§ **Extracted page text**
==*==

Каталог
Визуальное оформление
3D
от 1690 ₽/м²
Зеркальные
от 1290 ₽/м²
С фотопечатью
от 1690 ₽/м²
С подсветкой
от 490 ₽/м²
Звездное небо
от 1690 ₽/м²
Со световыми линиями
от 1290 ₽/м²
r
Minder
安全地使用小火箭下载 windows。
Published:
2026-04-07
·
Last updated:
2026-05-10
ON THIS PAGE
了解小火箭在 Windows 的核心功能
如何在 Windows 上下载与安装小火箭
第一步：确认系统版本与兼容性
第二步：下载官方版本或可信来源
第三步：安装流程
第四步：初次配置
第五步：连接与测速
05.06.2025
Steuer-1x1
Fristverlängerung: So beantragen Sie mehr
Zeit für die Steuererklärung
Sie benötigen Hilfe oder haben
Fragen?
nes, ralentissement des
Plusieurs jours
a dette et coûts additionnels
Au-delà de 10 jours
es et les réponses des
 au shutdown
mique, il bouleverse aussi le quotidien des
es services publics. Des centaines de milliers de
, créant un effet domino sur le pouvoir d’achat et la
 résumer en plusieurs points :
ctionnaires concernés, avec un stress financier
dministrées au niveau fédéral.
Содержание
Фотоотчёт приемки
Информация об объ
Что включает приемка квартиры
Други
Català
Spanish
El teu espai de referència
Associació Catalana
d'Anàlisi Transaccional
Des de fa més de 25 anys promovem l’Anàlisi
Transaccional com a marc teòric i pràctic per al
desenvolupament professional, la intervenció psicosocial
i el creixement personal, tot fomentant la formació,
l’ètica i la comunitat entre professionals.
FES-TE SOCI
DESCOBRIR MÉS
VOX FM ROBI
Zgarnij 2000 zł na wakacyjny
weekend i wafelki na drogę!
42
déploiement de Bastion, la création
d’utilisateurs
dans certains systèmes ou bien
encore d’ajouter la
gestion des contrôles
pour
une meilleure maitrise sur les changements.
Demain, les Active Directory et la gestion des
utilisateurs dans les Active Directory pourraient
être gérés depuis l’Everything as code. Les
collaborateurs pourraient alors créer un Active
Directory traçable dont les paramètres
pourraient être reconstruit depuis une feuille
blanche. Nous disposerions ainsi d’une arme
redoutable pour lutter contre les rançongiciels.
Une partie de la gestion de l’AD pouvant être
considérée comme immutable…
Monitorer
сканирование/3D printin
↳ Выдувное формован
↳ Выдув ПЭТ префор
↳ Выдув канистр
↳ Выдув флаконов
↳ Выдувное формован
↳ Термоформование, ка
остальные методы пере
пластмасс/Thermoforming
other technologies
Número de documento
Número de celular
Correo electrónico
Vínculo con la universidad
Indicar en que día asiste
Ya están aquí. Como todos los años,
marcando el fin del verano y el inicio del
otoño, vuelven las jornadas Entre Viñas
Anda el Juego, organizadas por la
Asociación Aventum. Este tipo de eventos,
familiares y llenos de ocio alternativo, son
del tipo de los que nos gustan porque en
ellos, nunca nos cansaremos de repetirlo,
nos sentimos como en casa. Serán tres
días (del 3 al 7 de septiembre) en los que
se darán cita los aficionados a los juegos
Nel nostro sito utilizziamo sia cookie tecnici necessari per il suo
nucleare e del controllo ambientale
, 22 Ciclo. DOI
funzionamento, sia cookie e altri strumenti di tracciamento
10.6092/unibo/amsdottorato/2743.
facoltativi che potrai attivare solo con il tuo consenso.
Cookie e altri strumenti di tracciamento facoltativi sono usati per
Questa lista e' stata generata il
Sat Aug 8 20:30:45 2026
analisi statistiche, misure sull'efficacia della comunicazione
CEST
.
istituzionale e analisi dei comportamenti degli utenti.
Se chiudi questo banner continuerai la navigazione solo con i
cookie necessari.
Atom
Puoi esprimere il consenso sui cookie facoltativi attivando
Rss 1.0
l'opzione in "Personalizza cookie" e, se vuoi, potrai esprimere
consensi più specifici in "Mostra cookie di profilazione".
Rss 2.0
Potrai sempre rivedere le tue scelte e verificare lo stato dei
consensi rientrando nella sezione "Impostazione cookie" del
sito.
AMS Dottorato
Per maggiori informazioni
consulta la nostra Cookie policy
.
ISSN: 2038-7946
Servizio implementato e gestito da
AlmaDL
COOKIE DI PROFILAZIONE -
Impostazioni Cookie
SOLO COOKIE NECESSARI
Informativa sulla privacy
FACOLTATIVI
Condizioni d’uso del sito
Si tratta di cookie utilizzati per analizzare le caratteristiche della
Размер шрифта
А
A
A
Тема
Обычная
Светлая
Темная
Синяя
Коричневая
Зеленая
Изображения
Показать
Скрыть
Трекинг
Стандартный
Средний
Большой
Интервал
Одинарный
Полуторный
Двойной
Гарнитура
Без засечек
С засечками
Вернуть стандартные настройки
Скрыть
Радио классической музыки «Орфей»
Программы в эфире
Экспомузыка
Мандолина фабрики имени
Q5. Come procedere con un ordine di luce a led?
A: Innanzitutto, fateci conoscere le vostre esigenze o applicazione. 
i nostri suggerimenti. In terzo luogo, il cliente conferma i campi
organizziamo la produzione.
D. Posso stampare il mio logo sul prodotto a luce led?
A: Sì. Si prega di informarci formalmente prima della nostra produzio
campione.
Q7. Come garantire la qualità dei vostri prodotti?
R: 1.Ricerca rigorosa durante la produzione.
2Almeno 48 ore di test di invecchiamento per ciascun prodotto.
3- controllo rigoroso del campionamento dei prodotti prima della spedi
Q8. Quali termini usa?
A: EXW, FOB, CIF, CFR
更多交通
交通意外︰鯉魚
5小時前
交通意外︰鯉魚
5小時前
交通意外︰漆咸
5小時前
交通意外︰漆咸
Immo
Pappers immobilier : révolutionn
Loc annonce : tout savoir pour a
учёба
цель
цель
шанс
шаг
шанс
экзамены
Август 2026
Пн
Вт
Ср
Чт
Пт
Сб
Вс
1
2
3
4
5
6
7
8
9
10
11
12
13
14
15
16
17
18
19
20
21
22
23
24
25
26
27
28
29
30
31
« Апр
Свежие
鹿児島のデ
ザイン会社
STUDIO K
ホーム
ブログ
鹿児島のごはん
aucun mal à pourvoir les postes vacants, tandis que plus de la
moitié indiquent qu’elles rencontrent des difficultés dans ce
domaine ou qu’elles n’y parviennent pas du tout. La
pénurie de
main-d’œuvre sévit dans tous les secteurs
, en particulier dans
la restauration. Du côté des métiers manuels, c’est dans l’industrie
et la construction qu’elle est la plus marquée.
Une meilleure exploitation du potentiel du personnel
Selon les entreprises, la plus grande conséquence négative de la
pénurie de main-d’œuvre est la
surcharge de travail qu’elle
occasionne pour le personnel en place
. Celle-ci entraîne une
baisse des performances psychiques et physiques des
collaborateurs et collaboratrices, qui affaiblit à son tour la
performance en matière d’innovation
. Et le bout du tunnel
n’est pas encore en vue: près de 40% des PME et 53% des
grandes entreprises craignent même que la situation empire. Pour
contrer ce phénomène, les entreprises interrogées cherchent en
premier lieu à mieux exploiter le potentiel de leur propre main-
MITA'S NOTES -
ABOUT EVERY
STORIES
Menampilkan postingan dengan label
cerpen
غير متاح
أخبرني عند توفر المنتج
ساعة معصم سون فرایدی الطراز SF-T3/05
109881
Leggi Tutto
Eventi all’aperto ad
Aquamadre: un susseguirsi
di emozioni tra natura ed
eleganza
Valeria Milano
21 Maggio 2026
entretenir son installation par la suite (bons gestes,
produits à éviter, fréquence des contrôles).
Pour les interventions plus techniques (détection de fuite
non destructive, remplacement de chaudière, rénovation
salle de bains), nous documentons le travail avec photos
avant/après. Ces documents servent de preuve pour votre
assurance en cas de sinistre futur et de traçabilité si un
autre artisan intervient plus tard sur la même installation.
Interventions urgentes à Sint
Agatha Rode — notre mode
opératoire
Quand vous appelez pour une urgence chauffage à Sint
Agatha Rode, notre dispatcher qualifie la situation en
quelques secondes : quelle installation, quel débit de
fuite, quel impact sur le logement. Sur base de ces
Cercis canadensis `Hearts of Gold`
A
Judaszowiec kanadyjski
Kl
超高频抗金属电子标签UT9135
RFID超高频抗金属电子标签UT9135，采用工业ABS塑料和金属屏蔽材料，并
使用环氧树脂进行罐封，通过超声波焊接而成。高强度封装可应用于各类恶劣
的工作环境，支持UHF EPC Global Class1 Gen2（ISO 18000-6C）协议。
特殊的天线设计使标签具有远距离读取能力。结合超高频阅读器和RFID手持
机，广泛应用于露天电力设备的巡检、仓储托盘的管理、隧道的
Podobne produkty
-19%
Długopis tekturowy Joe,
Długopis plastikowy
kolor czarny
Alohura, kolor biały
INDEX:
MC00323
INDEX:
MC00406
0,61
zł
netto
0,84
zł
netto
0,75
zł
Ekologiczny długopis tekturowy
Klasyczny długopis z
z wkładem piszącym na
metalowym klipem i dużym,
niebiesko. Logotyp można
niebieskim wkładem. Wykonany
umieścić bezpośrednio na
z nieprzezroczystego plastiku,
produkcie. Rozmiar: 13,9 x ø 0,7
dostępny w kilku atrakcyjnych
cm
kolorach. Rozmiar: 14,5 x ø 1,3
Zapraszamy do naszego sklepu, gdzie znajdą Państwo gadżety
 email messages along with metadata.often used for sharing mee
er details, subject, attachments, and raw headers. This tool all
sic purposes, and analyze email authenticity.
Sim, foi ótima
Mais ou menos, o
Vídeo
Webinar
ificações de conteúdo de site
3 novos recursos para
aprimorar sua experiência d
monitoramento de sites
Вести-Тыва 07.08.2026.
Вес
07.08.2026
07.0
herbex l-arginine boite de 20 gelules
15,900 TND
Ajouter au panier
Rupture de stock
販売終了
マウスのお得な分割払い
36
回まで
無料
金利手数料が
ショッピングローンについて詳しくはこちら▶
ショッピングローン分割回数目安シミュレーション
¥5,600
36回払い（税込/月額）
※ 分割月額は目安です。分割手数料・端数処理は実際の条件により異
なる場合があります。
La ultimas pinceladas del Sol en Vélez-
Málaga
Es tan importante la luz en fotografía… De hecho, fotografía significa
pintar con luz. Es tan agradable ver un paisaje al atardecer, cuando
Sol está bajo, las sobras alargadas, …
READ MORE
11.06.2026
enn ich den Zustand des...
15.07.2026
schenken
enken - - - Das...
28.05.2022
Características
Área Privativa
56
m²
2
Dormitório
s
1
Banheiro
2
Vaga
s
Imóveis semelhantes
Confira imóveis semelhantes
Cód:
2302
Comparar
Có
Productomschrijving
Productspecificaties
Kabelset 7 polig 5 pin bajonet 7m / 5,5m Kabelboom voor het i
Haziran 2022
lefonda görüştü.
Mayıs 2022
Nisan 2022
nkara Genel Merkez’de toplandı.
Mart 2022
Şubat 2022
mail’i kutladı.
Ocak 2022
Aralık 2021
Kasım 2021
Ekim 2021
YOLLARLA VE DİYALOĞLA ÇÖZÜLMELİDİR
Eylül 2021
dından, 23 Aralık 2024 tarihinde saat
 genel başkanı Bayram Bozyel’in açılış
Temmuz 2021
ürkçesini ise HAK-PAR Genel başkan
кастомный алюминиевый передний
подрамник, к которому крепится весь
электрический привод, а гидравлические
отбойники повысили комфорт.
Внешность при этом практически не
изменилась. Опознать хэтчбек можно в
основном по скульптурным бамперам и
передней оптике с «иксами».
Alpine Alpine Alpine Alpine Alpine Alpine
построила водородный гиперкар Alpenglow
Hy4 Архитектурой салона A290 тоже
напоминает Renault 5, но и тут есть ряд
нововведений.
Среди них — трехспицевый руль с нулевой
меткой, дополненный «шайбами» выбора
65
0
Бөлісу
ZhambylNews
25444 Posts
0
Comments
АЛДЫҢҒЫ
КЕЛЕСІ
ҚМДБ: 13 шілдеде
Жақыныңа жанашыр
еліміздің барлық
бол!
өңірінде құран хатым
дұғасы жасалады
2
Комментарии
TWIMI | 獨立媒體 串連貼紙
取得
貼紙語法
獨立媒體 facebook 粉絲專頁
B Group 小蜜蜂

==*==

§ **Work to complete**
Extract every line of the records above that contains the word "travail".

§ **Output of the exercise**
surcharge de travail qu’elle
salle de bains), nous documentons le travail avec photos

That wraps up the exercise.